Exercise instructions:
Copy every line from the data below in which the string "shift" can be found.

Dataset excerpt:
§ §

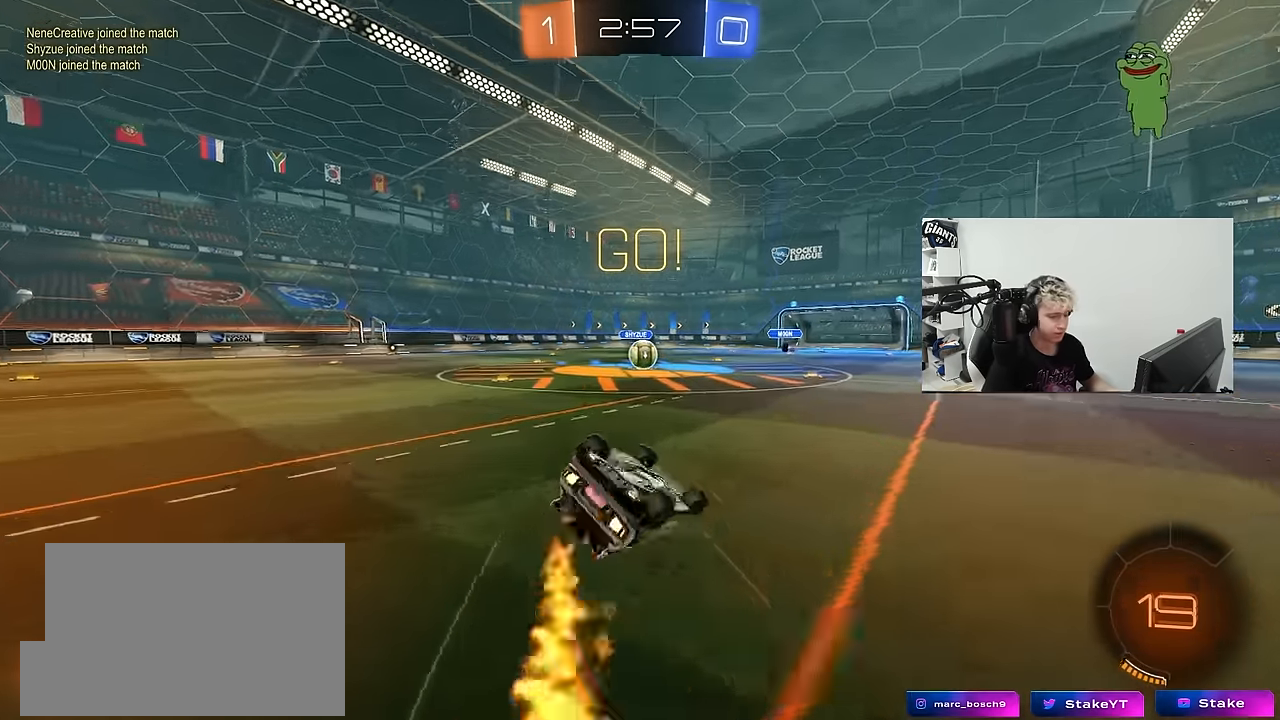
{"keys": [], "mouse": [], "mouse_move": "still", "events": [[100, "s", "up"], [250, "s", "down"], [433, "shift", "up"], [483, "a", "up"], [483, "mouse_left", "up"], [483, "s", "up"]]}
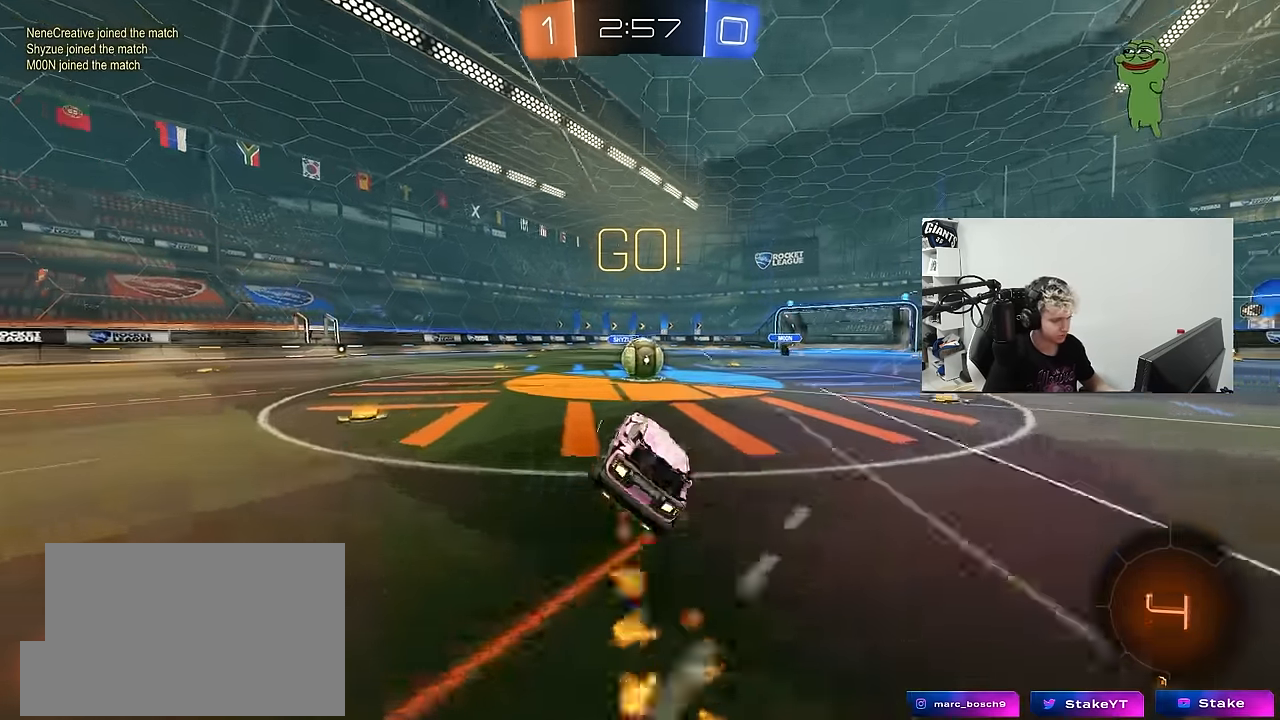
{"keys": ["d"], "mouse": ["left", "right"], "mouse_move": "down-left", "events": [[266, "w", "down"], [400, "d", "down"], [400, "mouse_left", "down"], [450, "mouse_right", "down"], [450, "w", "up"]]}
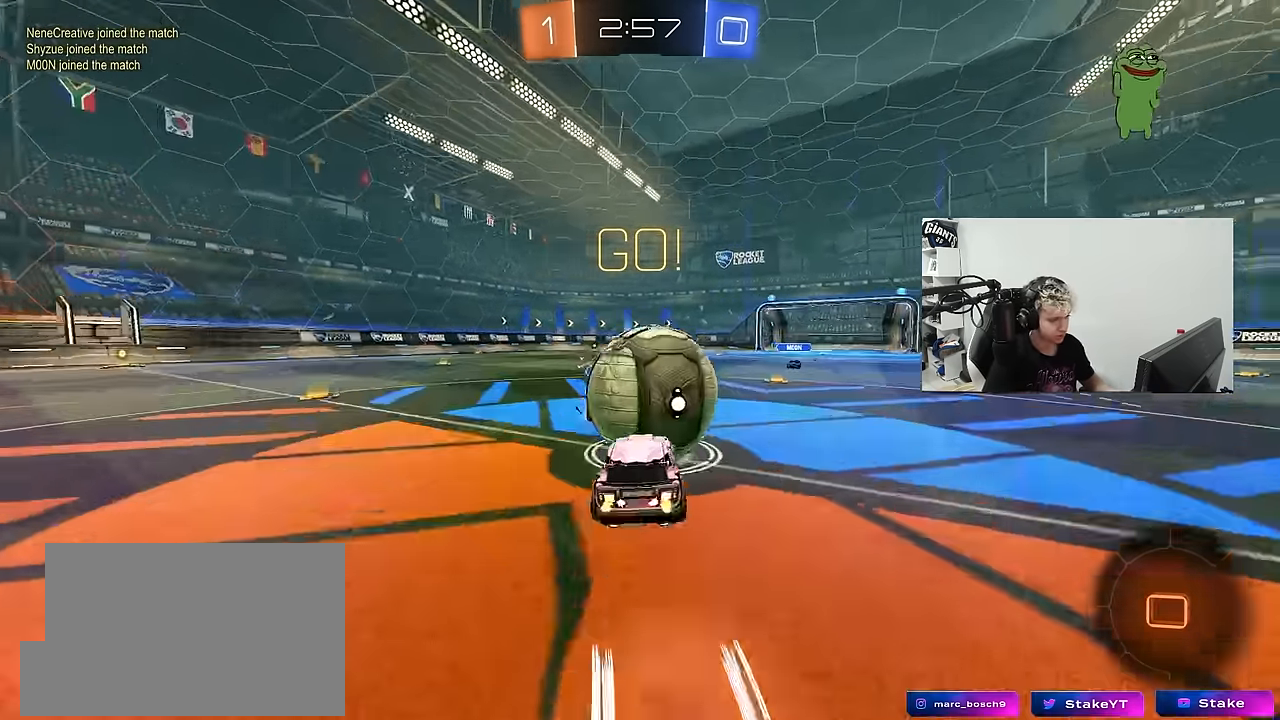
{"keys": ["a", "s", "shift"], "mouse": [], "mouse_move": "up", "events": [[33, "a", "down"], [33, "d", "up"], [33, "mouse_right", "up"], [33, "shift", "down"], [33, "w", "down"], [83, "mouse_right", "down"], [133, "s", "down"], [183, "w", "up"], [267, "mouse_left", "up"], [267, "mouse_right", "up"]]}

§ §

Worked solution:
{"keys": [], "mouse": [], "mouse_move": "still", "events": [[100, "s", "up"], [250, "s", "down"], [433, "shift", "up"], [483, "a", "up"], [483, "mouse_left", "up"], [483, "s", "up"]]}
{"keys": ["a", "s", "shift"], "mouse": [], "mouse_move": "up", "events": [[33, "a", "down"], [33, "d", "up"], [33, "mouse_right", "up"], [33, "shift", "down"], [33, "w", "down"], [83, "mouse_right", "down"], [133, "s", "down"], [183, "w", "up"], [267, "mouse_left", "up"], [267, "mouse_right", "up"]]}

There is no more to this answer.